> [THE TASK]
Write out the whole forum thread below about Britain's vote to leave the EU, word for word.

> [EXTRACT TO READ]
%%

# Britain Did What???



## Kevin (Jun 24, 2016)

Would someone explain to me WTF just happened? I can read the headlines but what will this mean?

And why is the PM resigning because of something the voters did?


----------



## Mike1950 (Jun 24, 2016)

It means the beginning of the inevitable. When Greece needs money again- GB is not on the hook for it. Potugal- spain and ITaly all have very large debts and huge unemployment especially in the young people. Europe is being crushed by all the social debt. 35 hr work week- if ya hire some one you are stuck with them retire at 50 works great until the note comes due- bill collector is knocking... PM resigning- THE people did not listen to him so he is going to take his marbles and go play elsewhere....... EU is toast in our lifetime

Reactions: Thank You! 2


----------



## Schroedc (Jun 24, 2016)

They left the EU, that means they won't take the Euro, they won't have the open borders the rest of the EU has. (You'll have to have a passport and visas to enter the UK from anywhere in Europe again) in theory they won't have to follow any of the EU mandates any longer. From what I'm reading it seems the British people are leaning to isolationist attitudes again. (The vote wasn't by a large margin, about 52/48 IIRC) as far as the PM resigning, I haven't read into whether he's leaving because he didn't support the decision or if he started the whole thing and now realizes everything's whacked


----------



## Schroedc (Jun 24, 2016)

%%

> [STORED DATA]
%%

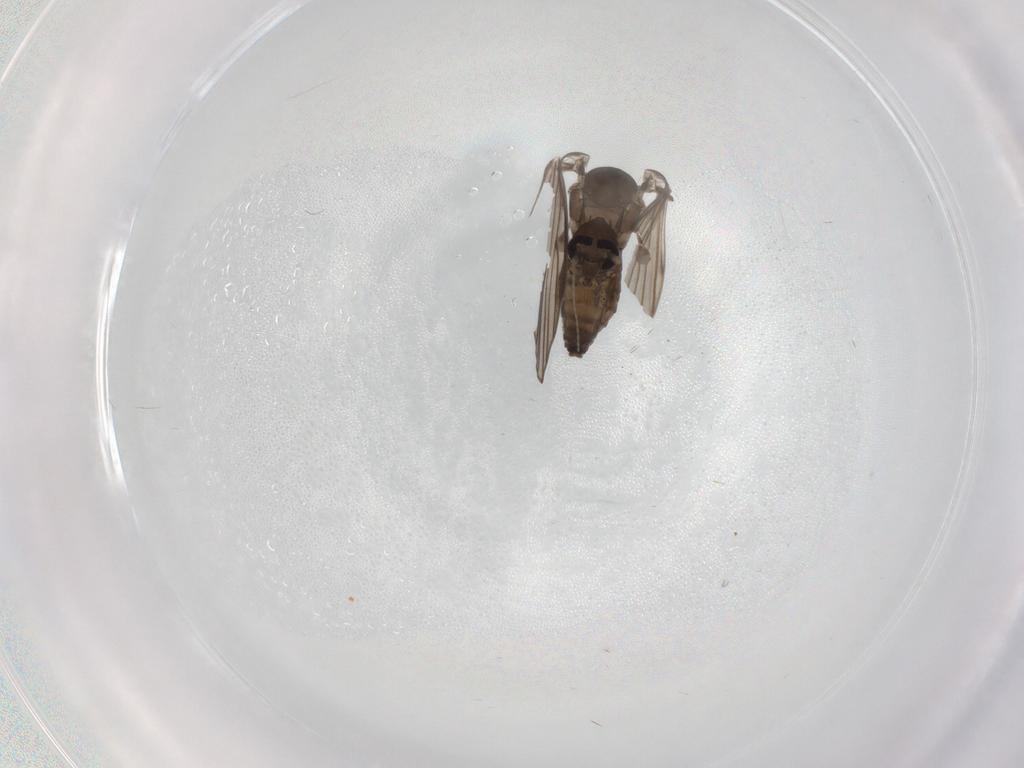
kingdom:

%%

> [THE ANSWER]
# Britain Did What???



## Kevin (Jun 24, 2016)

Would someone explain to me WTF just happened? I can read the headlines but what will this mean?

And why is the PM resigning because of something the voters did?


----------



## Mike1950 (Jun 24, 2016)

It means the beginning of the inevitable. When Greece needs money again- GB is not on the hook for it. Potugal- spain and ITaly all have very large debts and huge unemployment especially in the young people. Europe is being crushed by all the social debt. 35 hr work week- if ya hire some one you are stuck with them retire at 50 works great until the note comes due- bill collector is knocking... PM resigning- THE people did not listen to him so he is going to take his marbles and go play elsewhere....... EU is toast in our lifetime

Reactions: Thank You! 2


----------



## Schroedc (Jun 24, 2016)

They left the EU, that means they won't take the Euro, they won't have the open borders the rest of the EU has. (You'll have to have a passport and visas to enter the UK from anywhere in Europe again) in theory they won't have to follow any of the EU mandates any longer. From what I'm reading it seems the British people are leaning to isolationist attitudes again. (The vote wasn't by a large margin, about 52/48 IIRC) as far as the PM resigning, I haven't read into whether he's leaving because he didn't support the decision or if he started the whole thing and now realizes everything's whacked


----------



## Schroedc (Jun 24, 2016)